Objective: In healthy subjects, subcutaneous injections of GLP-2 have been shown to elicit dose-related decrease in the bone resorption marker, carboxy-terminal telopeptide of type I collagen (CTX), and have been proposed for the treatment of osteoporosis. This study investigated the relation between GLP-2 exposure and decreases in CTX in order to determine whether high concentrations or prolonged exposure was the most effective mode of administration. High GLP-2 concentrations resulted from iv bolus injections, whereas a more protracted stimulation was obtained by subcutaneous injections and the addition of an inhibitor of GLP-2 degradation, a DPP-4 inhibitor, sitagliptin.

Materials and methods: Eight healthy subjects were given: a) three intravenous injections of GLP-2 of 0.1, 0.4 and 0.8nmol/kg, b) one subcutaneous injection of 1.6mg GLP-2 and c) one subcutaneous injection of 1.6mg GLP-2 preceded by an intake of sitagliptin. Blood was sampled for measurements of GLP-2 and p-CTX after each intervention.

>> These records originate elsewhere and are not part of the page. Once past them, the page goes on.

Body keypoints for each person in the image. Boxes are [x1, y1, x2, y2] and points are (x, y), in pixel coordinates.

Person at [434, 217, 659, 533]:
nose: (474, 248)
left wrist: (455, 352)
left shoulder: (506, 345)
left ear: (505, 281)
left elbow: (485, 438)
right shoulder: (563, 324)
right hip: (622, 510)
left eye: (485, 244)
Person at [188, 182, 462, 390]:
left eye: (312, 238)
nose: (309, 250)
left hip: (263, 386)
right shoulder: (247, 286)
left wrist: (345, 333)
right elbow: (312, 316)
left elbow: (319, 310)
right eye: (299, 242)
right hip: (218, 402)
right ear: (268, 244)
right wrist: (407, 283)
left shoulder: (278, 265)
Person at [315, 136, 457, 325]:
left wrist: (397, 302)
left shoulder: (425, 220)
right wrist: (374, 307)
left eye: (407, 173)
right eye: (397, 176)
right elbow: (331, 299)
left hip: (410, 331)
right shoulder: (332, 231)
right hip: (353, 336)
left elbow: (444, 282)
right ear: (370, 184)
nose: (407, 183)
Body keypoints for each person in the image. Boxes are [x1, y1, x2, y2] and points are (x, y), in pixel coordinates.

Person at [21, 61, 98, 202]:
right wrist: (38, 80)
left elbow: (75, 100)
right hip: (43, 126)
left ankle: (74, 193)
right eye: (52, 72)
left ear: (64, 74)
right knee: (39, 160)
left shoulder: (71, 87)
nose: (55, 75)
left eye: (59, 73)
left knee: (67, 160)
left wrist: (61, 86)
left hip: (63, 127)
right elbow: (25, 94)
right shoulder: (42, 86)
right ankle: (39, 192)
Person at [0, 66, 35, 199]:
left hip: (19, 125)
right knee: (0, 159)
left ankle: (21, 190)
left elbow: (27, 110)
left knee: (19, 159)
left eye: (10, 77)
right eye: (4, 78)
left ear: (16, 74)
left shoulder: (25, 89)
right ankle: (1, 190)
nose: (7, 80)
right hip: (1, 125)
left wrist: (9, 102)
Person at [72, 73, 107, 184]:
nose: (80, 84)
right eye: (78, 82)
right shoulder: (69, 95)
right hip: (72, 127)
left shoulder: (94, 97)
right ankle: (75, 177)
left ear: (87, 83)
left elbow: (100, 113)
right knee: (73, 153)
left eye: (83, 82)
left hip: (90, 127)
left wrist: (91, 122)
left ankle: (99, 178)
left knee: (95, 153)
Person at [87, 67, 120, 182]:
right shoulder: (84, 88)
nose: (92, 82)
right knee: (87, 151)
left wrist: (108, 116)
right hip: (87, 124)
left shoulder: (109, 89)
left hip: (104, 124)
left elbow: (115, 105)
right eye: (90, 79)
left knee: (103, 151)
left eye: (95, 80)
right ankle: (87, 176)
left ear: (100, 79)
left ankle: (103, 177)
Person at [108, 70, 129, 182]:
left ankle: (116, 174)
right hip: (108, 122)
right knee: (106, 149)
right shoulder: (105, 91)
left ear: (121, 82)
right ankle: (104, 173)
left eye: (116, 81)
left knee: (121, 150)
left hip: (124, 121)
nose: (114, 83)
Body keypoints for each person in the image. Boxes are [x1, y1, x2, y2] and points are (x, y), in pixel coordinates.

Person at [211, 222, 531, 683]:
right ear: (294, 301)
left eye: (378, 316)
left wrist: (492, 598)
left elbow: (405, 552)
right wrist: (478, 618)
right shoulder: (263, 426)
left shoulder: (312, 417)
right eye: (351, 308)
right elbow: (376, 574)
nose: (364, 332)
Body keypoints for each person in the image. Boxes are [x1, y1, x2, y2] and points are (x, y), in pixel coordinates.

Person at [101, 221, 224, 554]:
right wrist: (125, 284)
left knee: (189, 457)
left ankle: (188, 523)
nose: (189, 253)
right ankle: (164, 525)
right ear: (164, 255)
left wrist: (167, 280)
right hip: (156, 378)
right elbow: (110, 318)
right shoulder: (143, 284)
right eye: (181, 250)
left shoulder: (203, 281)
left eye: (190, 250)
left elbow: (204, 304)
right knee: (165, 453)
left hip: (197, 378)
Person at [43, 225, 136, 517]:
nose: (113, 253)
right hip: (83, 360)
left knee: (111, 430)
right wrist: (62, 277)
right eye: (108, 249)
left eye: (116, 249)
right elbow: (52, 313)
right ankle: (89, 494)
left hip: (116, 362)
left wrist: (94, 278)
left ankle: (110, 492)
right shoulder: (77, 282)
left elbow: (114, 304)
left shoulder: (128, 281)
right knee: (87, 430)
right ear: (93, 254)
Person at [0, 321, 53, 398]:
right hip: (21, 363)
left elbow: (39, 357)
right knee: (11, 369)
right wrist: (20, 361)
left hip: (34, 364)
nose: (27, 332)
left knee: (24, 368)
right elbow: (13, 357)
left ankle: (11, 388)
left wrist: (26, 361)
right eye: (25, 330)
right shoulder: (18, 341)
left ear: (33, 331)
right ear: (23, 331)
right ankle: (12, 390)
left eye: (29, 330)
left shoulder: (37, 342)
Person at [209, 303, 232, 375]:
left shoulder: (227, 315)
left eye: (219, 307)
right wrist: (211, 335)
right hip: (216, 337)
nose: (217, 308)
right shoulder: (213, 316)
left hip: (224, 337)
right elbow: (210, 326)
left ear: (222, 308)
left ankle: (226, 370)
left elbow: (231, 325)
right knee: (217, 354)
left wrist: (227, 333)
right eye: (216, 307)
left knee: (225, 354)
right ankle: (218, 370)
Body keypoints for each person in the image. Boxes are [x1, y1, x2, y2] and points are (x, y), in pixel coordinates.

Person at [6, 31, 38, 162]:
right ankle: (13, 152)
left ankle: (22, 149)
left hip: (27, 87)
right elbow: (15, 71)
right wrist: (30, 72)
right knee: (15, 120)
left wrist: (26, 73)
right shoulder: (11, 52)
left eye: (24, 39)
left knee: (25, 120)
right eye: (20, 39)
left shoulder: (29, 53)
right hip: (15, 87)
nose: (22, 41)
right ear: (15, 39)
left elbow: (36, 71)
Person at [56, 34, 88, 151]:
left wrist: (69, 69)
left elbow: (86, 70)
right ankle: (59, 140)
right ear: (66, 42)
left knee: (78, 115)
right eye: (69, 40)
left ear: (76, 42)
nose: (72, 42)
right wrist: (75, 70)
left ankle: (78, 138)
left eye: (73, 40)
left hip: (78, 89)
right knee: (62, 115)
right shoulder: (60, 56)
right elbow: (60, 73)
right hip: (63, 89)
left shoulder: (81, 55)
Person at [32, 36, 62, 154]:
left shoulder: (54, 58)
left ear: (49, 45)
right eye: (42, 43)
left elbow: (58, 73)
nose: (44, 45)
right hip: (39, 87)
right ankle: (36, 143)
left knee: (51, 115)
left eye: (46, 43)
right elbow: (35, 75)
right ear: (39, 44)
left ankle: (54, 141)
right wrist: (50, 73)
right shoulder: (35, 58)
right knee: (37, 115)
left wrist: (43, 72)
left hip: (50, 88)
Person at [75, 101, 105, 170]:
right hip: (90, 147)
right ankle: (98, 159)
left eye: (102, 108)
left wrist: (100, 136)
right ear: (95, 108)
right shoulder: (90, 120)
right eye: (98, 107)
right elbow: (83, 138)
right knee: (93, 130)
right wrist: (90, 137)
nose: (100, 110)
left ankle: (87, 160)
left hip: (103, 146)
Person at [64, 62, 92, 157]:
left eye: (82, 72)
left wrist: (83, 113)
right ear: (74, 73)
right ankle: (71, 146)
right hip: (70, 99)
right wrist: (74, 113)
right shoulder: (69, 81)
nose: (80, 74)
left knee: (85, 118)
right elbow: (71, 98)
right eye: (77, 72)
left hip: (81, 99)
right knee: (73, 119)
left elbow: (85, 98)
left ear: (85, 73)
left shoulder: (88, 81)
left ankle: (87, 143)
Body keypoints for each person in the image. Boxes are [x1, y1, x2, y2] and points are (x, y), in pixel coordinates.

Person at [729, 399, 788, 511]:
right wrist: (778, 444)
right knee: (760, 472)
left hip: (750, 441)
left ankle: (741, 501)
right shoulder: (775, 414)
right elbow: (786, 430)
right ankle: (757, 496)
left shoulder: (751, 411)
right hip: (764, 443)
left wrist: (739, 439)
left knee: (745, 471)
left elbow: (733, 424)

Results: The 0.1, 0.4 and 0.8nmol/kg GLP-2 injections dose-dependently elevated plasma GLP-2 concentrations and decreased CTX, but the decrease was similar regardless of dose. Subcutaneous GLP-2 caused a much more prolonged exposure (with a peak concentration corresponding to 0.4nmol/kg IV) and was associated with a stronger and a more prolonged suppression of CTX, but in spite of significantly increasing exposure, the administration of sitagliptin, had no additional effect.

Conclusion: The high concentrations obtained by iv administration were less effective with respect to CTX suppression than the prolonged exposure (with much lower peak concentrations). GLP-2 agonists for osteoporosis treatment should therefore be long-acting for best efficacy.